Ray Klemp, who also owns Arizona Wine Company in Scottsdale, says that the redevelopment is expected to begin sometime next month and will last approximately six months.
"We're still doing our final plans and structural engineering," he says. "Once it's done, however, it's going to be really cool."
Forward Brands was formed by his daughters in 2007 and creates a variety of premium and flavored rum, vodka, gin, and tequila that's sold at local retailers. All of these spirits will be created within the confines of the 65,000 square foot structure. Once it opens in the spring, the facility will offer tours to the public, as well as a chance to sample the adult beverages in a posh tasting room in a smaller adjacent building on the property.

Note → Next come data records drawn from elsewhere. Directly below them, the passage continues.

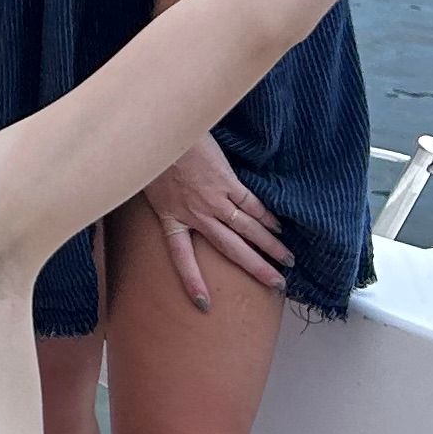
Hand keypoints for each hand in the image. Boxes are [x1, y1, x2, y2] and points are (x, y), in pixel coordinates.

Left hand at [137, 137, 289, 308]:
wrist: (165, 128)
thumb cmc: (153, 155)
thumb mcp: (146, 186)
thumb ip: (159, 202)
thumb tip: (167, 208)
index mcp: (171, 218)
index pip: (181, 259)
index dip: (192, 282)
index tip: (204, 305)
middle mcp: (196, 214)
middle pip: (231, 249)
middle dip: (255, 268)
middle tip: (276, 284)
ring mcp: (214, 199)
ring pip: (248, 229)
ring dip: (270, 245)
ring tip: (286, 260)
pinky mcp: (227, 182)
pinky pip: (252, 204)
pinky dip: (267, 217)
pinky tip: (278, 228)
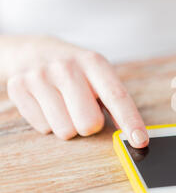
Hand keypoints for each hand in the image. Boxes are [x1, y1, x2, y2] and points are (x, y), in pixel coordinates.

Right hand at [6, 36, 148, 147]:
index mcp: (94, 62)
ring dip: (70, 126)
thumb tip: (135, 135)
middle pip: (89, 123)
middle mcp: (66, 67)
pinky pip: (44, 129)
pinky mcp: (18, 88)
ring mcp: (40, 76)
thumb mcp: (100, 77)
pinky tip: (48, 105)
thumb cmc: (77, 71)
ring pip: (65, 131)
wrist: (34, 51)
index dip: (130, 121)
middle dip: (91, 126)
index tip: (140, 141)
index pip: (116, 97)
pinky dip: (49, 124)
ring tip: (65, 106)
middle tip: (84, 110)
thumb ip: (117, 104)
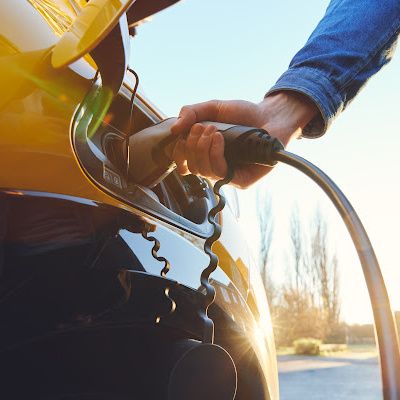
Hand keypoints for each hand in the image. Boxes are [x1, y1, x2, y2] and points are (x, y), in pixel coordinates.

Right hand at [171, 91, 318, 187]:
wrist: (270, 115)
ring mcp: (228, 174)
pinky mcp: (241, 181)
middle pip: (191, 167)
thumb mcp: (213, 108)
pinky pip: (220, 173)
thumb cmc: (243, 114)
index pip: (184, 163)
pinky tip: (220, 139)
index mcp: (205, 154)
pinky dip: (215, 154)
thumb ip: (191, 113)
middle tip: (203, 127)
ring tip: (213, 131)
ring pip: (203, 171)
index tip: (182, 136)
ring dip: (202, 148)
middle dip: (192, 145)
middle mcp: (215, 166)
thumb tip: (174, 129)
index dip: (178, 153)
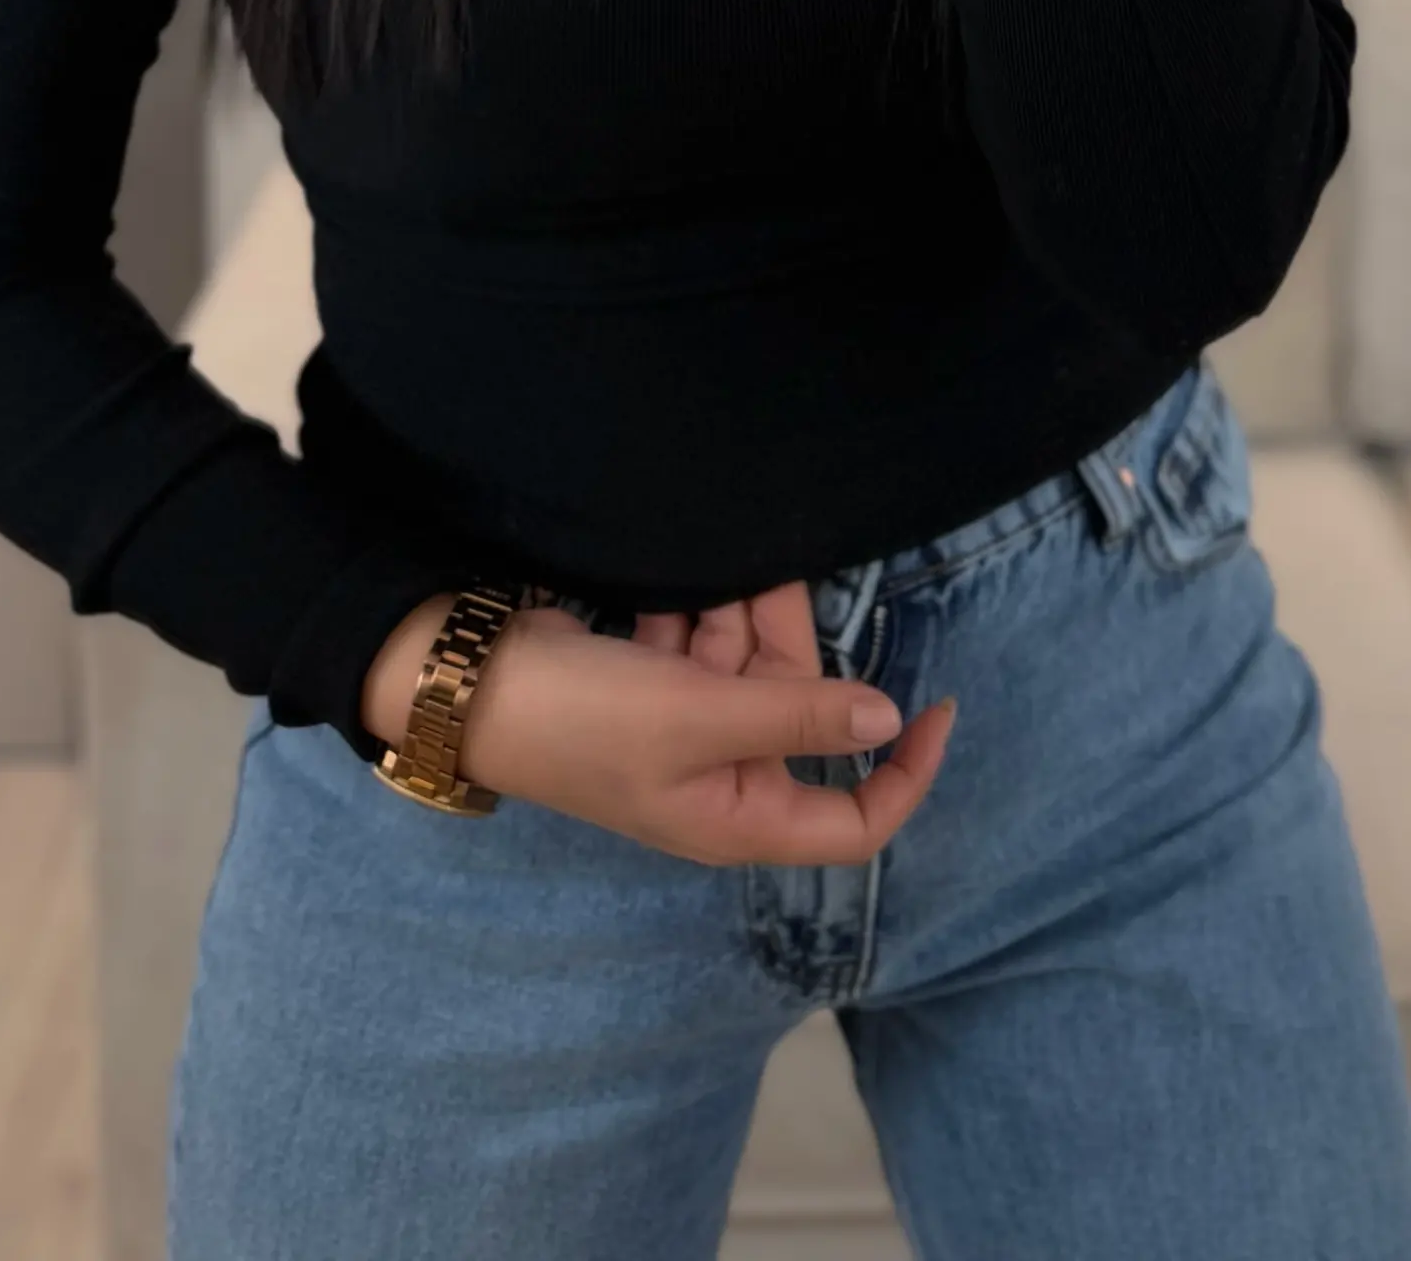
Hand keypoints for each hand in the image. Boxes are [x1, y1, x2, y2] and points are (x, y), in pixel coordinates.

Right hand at [363, 579, 956, 870]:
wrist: (474, 683)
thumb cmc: (586, 720)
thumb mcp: (698, 717)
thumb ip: (797, 716)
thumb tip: (884, 717)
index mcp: (742, 817)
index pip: (856, 821)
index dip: (905, 772)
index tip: (936, 702)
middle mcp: (725, 777)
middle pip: (803, 707)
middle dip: (783, 644)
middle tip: (747, 589)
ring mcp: (691, 729)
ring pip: (755, 660)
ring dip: (732, 614)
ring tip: (690, 589)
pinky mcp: (659, 684)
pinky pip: (709, 640)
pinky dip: (698, 608)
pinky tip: (662, 588)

"People can taste the product and take a tour to see the see the various things that go into the drink," Ray says. "There will also be fruit trees and plants, almost like a botanical garden, on the property. So we'll make a little show and tell kind of exhibit outside."
A mess of trash and broken machinery that currently occupies the interior of the Beet Sugar Factory.

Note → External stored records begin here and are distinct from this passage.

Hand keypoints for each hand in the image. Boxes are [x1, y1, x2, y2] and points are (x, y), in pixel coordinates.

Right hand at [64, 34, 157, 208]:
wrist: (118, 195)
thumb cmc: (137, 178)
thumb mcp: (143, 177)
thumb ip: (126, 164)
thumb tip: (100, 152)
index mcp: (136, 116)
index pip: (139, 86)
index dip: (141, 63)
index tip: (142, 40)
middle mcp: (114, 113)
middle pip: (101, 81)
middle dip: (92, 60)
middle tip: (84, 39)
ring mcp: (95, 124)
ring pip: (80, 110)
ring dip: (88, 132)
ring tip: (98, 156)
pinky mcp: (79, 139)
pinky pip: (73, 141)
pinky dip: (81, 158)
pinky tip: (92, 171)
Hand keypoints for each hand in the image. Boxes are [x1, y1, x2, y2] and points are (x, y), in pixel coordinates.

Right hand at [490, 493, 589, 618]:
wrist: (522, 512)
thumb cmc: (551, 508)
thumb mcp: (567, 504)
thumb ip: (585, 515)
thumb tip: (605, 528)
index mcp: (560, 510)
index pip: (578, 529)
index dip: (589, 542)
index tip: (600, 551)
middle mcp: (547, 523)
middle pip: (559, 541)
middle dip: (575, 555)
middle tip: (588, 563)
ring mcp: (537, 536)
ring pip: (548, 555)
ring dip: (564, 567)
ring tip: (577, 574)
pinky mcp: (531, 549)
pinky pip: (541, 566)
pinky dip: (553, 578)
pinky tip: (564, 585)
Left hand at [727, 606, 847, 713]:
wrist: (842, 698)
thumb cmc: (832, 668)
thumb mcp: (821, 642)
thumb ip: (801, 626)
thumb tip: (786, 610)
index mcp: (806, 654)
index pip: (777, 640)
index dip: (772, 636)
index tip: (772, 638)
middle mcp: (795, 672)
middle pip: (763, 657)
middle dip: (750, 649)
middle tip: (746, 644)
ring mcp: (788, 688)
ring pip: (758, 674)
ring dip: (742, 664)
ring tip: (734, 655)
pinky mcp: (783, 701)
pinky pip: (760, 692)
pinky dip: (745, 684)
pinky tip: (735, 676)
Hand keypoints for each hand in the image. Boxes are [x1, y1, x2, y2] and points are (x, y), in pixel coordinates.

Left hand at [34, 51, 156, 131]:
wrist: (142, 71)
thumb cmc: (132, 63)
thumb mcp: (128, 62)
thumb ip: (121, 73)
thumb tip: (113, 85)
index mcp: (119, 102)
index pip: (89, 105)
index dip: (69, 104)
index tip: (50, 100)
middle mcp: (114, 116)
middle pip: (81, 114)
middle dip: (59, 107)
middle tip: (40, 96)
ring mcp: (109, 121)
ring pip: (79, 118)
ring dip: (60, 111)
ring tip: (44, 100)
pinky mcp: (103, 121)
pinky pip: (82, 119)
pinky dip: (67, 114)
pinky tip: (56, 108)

The factory's redevelopment into a distillery is the latest transformation of the structure, which has functioned in a variety of roles since its construction in 1906. Beets were converted into sugar at the facility before it was shuttered in 1913.

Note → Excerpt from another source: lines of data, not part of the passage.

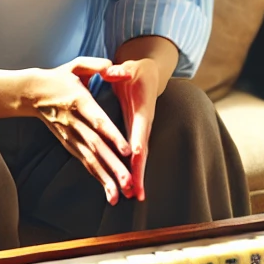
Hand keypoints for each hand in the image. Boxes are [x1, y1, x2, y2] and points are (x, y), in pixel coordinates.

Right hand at [29, 57, 130, 203]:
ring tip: (120, 194)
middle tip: (129, 181)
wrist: (30, 94)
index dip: (112, 135)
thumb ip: (95, 65)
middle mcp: (74, 123)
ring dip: (106, 178)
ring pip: (90, 159)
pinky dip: (97, 177)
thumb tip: (113, 66)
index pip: (98, 121)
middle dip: (113, 166)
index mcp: (79, 102)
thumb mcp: (75, 65)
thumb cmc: (58, 78)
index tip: (126, 150)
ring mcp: (70, 136)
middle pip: (96, 147)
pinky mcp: (68, 144)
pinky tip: (109, 191)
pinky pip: (85, 162)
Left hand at [102, 57, 164, 200]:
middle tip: (137, 190)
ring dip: (137, 176)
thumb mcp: (130, 67)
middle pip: (143, 149)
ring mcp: (140, 131)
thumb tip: (114, 71)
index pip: (139, 127)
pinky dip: (133, 172)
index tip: (135, 156)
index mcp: (141, 108)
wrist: (149, 75)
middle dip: (139, 170)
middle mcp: (143, 123)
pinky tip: (129, 188)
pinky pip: (134, 157)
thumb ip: (121, 71)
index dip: (138, 141)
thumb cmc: (136, 72)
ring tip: (135, 196)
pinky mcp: (135, 136)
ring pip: (140, 157)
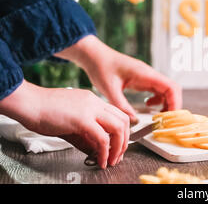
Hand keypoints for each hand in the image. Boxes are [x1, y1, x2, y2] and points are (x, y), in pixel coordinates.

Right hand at [0, 81, 129, 168]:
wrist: (28, 103)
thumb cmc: (42, 112)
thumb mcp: (70, 123)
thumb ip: (85, 136)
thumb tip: (96, 151)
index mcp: (92, 100)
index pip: (117, 114)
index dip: (122, 132)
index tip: (118, 146)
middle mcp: (94, 102)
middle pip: (123, 120)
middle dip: (124, 141)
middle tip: (118, 155)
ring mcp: (90, 109)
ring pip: (118, 128)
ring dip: (118, 147)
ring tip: (111, 160)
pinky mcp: (82, 119)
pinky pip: (102, 138)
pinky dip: (105, 152)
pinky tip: (101, 161)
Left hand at [55, 35, 182, 122]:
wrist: (94, 56)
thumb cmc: (101, 68)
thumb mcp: (109, 89)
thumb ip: (121, 106)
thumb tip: (133, 121)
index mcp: (145, 74)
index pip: (171, 87)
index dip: (175, 102)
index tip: (171, 116)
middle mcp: (149, 74)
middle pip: (172, 89)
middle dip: (173, 105)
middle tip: (166, 120)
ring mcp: (147, 76)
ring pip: (166, 90)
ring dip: (166, 103)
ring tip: (158, 116)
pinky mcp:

Arizona businessman Philip Ringer purchased the place in 1935 and began leasing space to various food and drink manufacturers over the 50 years, including the beer brewers, the makers of Squirt, and the Marusho Soy Sauce Company. It was placed on the National Register of Historic Places in 1978, but has been vacant for more than 25 years as the Ringer family considered various redevelopment offers.
Klemp says getting to redevelop the structure is a project he's been working on for more than a decade. An attempt to land a development grant from Glendale's municipal government in 2000 to rehab the building fell through, as did his plans to work with the city to redevelop it into artist's lofts, retail space, and a rock-climbing gym.
"It would've been a very cool thing to put a gym and lofts in there," he says. "But it really wasn't the kind of use that got the city excited."
Klemp, who's funding the factory's redevelopment himself, finally purchased the place in 2009 and began working with his daughters on bringing their spirituous operation to the building. He estimates it will cost approximately $1.4 million to bring things up to code, including installing a new roof, reinforcing walls and floors, and constructing boilers and other equipment.
"It's built like the Empire State Building [where] all the beams are all fabricated out of riveted steel. The brickwork is really quality stuff, so we don't have to reinvent the wheel to get it up and running," he says. "Back east, you'll see distilleries in old brick buildings like this. So it's really a great match for the use, it just looks link an old distillery building."